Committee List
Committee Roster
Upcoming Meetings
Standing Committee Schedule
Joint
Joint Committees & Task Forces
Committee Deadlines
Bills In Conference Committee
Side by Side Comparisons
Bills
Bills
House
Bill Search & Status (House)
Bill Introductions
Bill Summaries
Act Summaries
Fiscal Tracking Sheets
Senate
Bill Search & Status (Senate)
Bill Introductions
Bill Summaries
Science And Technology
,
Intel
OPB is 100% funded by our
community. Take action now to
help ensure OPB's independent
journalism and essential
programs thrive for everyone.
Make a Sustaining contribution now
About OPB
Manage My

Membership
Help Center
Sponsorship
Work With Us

...

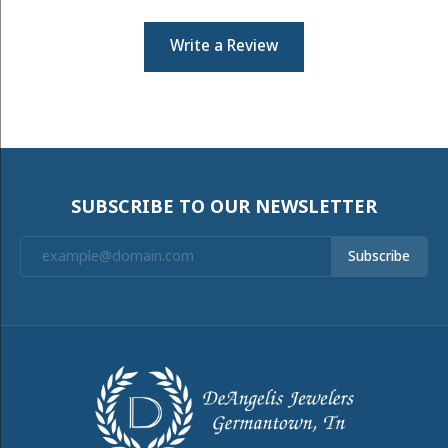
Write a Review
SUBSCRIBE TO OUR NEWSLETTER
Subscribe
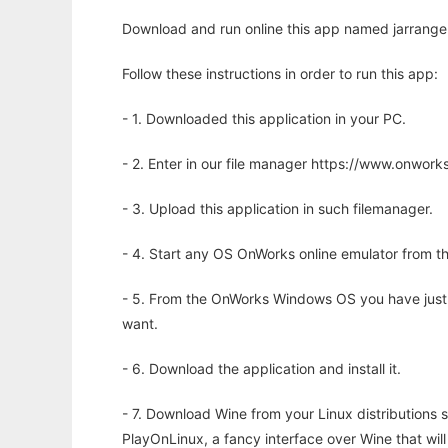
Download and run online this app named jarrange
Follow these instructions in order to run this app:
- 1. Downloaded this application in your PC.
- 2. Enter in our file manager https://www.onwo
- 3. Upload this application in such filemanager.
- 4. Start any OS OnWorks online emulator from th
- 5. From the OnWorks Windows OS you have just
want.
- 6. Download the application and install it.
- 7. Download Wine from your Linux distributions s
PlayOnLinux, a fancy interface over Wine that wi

Task goal:
Could you return exactly the lines above from the line with "Committee List" to the line with "Work With Us", both included, and nothing else?

Exercise result:
Committee List
Committee Roster
Upcoming Meetings
Standing Committee Schedule
Joint
Joint Committees & Task Forces
Committee Deadlines
Bills In Conference Committee
Side by Side Comparisons
Bills
Bills
House
Bill Search & Status (House)
Bill Introductions
Bill Summaries
Act Summaries
Fiscal Tracking Sheets
Senate
Bill Search & Status (Senate)
Bill Introductions
Bill Summaries
Science And Technology
,
Intel
OPB is 100% funded by our
community. Take action now to
help ensure OPB's independent
journalism and essential
programs thrive for everyone.
Make a Sustaining contribution now
About OPB
Manage My

Membership
Help Center
Sponsorship
Work With Us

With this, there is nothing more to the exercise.